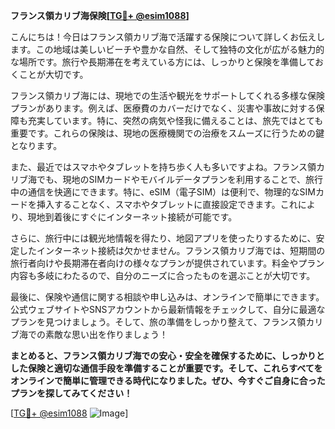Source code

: **フランス領カリブ海保険[[TG💪+ @esim1088](https://t.me/s/esim1088)]**

こんにちは！今日はフランス領カリブ海で活躍する保険について詳しくお伝えします。この地域は美しいビーチや豊かな自然、そして独特の文化が広がる魅力的な場所です。旅行や長期滞在を考えている方には、しっかりと保険を準備しておくことが大切です。

フランス領カリブ海には、現地での生活や観光をサポートしてくれる多様な保険プランがあります。例えば、医療費のカバーだけでなく、災害や事故に対する保障も充実しています。特に、突然の病気や怪我に備えることは、旅先ではとても重要です。これらの保険は、現地の医療機関での治療をスムーズに行うための鍵となります。

また、最近ではスマホやタブレットを持ち歩く人も多いですよね。フランス領カリブ海でも、現地のSIMカードやモバイルデータプランを利用することで、旅行中の通信を快適にできます。特に、eSIM（電子SIM）は便利で、物理的なSIMカードを挿入することなく、スマホやタブレットに直接設定できます。これにより、現地到着後にすぐにインターネット接続が可能です。

さらに、旅行中には観光地情報を得たり、地図アプリを使ったりするために、安定したインターネット接続は欠かせません。フランス領カリブ海では、短期間の旅行者向けや長期滞在者向けの様々なプランが提供されています。料金やプラン内容も多岐にわたるので、自分のニーズに合ったものを選ぶことが大切です。

最後に、保険や通信に関する相談や申し込みは、オンラインで簡単にできます。公式ウェブサイトやSNSアカウントから最新情報をチェックして、自分に最適なプランを見つけましょう。そして、旅の準備をしっかり整えて、フランス領カリブ海での素敵な思い出を作りましょう！

**まとめると、フランス領カリブ海での安心・安全を確保するために、しっかりとした保険と適切な通信手段を準備することが重要です。そして、これらすべてをオンラインで簡単に管理できる時代になりました。ぜひ、今すぐご自身に合ったプランを探してみてください！**

[[TG💪+ @esim1088](https://t.me/s/esim1088) ![Image](https://i.postimg.cc/Y0z9fWf4/image.png)]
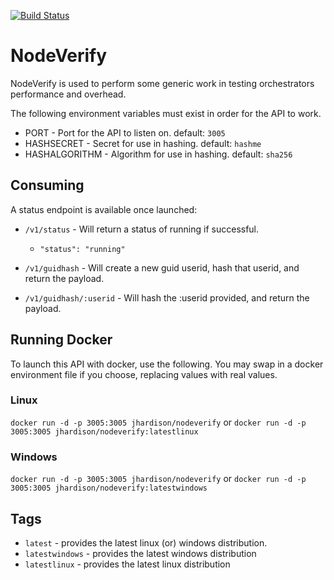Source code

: [![Build Status](https://dev.azure.com/jmhardison/NodeVerify/_apis/build/status/jmhardison.nodeverify?branchName=master)](https://dev.azure.com/jmhardison/NodeVerify/_build/latest?definitionId=6&branchName=master)
# NodeVerify
NodeVerify is used to perform some generic work in testing orchestrators performance and overhead.

The following environment variables must exist in order for the API to work.

* PORT - Port for the API to listen on. default: `3005`
* HASHSECRET - Secret for use in hashing. default: `hashme`
* HASHALGORITHM - Algorithm for use in hashing. default: `sha256`

## Consuming
A status endpoint is available once launched:

* `/v1/status` - Will return a status of running if successful.
  * `"status": "running"`

* `/v1/guidhash` - Will create a new guid userid, hash that userid, and return the payload.
* `/v1/guidhash/:userid` - Will hash the :userid provided, and return the payload.


## Running Docker

To launch this API with docker, use the following. You may swap in a docker environment file if you choose, replacing values with real values.

### Linux
`docker run -d -p 3005:3005 jhardison/nodeverify`
or
`docker run -d -p 3005:3005 jhardison/nodeverify:latestlinux`

### Windows
`docker run -d -p 3005:3005 jhardison/nodeverify`
or
`docker run -d -p 3005:3005 jhardison/nodeverify:latestwindows`

## Tags

* `latest` - provides the latest linux (or) windows distribution.
* `latestwindows` - provides the latest windows distribution
* `latestlinux` - provides the latest linux distribution
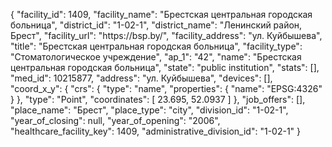 {
    "facility_id": 1409,
    "facility_name": "Брестская центральная городская больница",
    "district_id": "1-02-1",
    "district_name": "Ленинский район, Брест",
    "facility_url": "https:\/\/bsp.by\/",
    "facility_address": "ул. Куйбышева",
    "title": "Брестская центральная городская больница",
    "facility_type": "Стоматологическое учреждение",
    "ap_1": "42",
    "name": "Брестская центральная городская больница",
    "state": "public institution",
    "stats": [],
    "med_id": 10215877,
    "address": "ул. Куйбышева",
    "devices": [],
    "coord_x_y": {
        "crs": {
            "type": "name",
            "properties": {
                "name": "EPSG:4326"
            }
        },
        "type": "Point",
        "coordinates": [
            23.695,
            52.0937
        ]
    },
    "job_offers": [],
    "place_name": "Брест",
    "place_type": "city",
    "division_id": "1-02-1",
    "year_of_closing": null,
    "year_of_opening": "2006",
    "healthcare_facility_key": 1409,
    "administrative_division_id": "1-02-1"
}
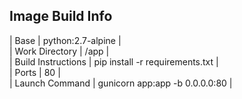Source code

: 

## Image Build Info

| Base  | python:2.7-alpine  |  
| Work Directory  |  /app |     
| Build Instructions  |  pip install -r requirements.txt |  
| Ports | 80 |  
| Launch Command | gunicorn app:app -b 0.0.0.0:80 |  
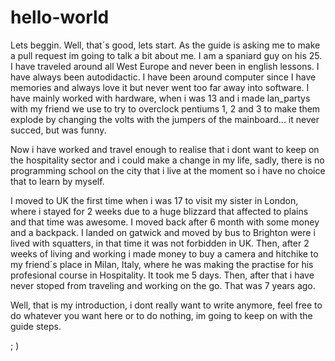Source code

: # hello-world
Lets beggin.
Well, that´s good, lets start.
As the guide is asking me to make a pull request im going to talk a bit about me.
I am a spaniard guy on his 25. I have traveled around all West Europe and never been in english lessons.
I have always been autodidactic.
I have been around computer since I have memories and always love it but never went too far away into software.
I have mainly worked with hardware, when i was 13 and i made lan_partys with my friend we use to try to overclock
pentiums 1, 2 and 3 to make them explode by changing the volts with the jumpers of the mainboard... it never succed, but was funny.

Now i have worked and travel enough to realise that i dont want to keep on the hospitality sector and i could
make a change in my life, sadly, there is no programming school on the city that i live at the moment so i have no choice
that to learn by myself.

I moved to UK the first time when i was 17 to visit my sister in London, where i stayed for 2 weeks due to a huge blizzard that
affected to plains and that time was awesome.
I moved back after 6 month with some money and a backpack. I landed on gatwick and moved by bus to Brighton were i lived with squatters, in that time it was not forbidden in UK. Then, after 2 weeks of living and working i made money to buy a camera and hitchike to my friend´s place in Milan, Italy, where he was making the practise for his profesional course in Hospitality.
It took me 5 days.
Then, after that i have never stoped from traveling and working on the go.
That was 7 years ago.

Well, that is my introduction, i dont really want to write anymore, feel free to do whatever you want here or to do nothing, im going to keep on with the guide steps. 

; )
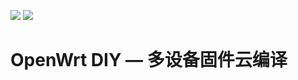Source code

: ![](https://img.shields.io/github/stars/MrH723/Actions-OpenWrt.svg)
![](https://img.shields.io/github/forks/MrH723/Actions-OpenWrt.svg)

OpenWrt DIY — 多设备固件云编译
======================
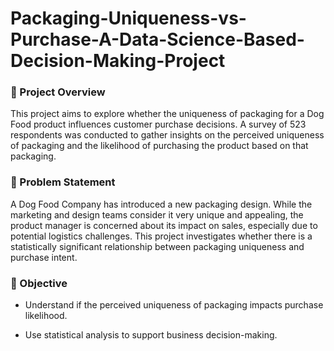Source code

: # Packaging-Uniqueness-vs-Purchase-A-Data-Science-Based-Decision-Making-Project

### 📌 Project Overview

This project aims to explore whether the uniqueness of packaging for a Dog Food product influences customer purchase decisions. A survey of 523 respondents was conducted to gather insights on the perceived uniqueness of packaging and the likelihood of purchasing the product based on that packaging.

### 🎯 Problem Statement

A Dog Food Company has introduced a new packaging design. While the marketing and design teams consider it very unique and appealing, the product manager is concerned about its impact on sales, especially due to potential logistics challenges. This project investigates whether there is a statistically significant relationship between packaging uniqueness and purchase intent.

### 🧠 Objective

- Understand if the perceived uniqueness of packaging impacts purchase likelihood.

- Use statistical analysis to support business decision-making.

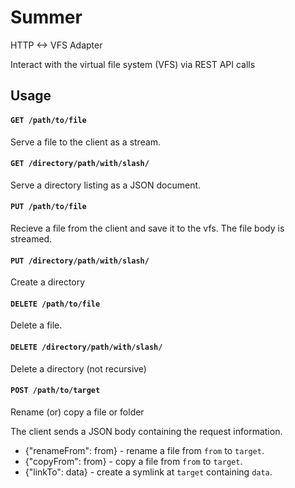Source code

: # Summer

HTTP <-> VFS Adapter

Interact with the virtual file system (VFS) via REST API calls

## Usage

#### `GET /path/to/file`

Serve a file to the client as a stream.

#### `GET /directory/path/with/slash/`

Serve a directory listing as a JSON document.

#### `PUT /path/to/file`

Recieve a file from the client and save it to the vfs.  The file body is streamed.

#### `PUT /directory/path/with/slash/`

Create a directory

#### `DELETE /path/to/file`

Delete a file.

#### `DELETE /directory/path/with/slash/`

Delete a directory (not recursive)


#### `POST /path/to/target`

Rename (or) copy a file or folder

The client sends a JSON body containing the request information.

 - {"renameFrom": from} - rename a file from `from` to `target`.
 - {"copyFrom": from} - copy a file from `from` to `target`.
 - {"linkTo": data} - create a symlink at `target` containing `data`.

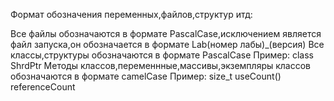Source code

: Формат обозначения переменных,файлов,структур итд:

Все файлы обозначаются в формате PascalCase,исключением является файл запуска,он обозначается в формате Lab(номер лабы)_(версия)
Все классы,структуры обозначаются в формате PascalCase
Пример: class ShrdPtr
Методы классов,переменнные,массивы,экземпляры классов обозначаютcя в формате camelCase
Пример: 
size_t useCount()
referenceCount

-- -- --

Problem description
Reply with nothing but the count of lines in the entries above that contain "about".

Reply
2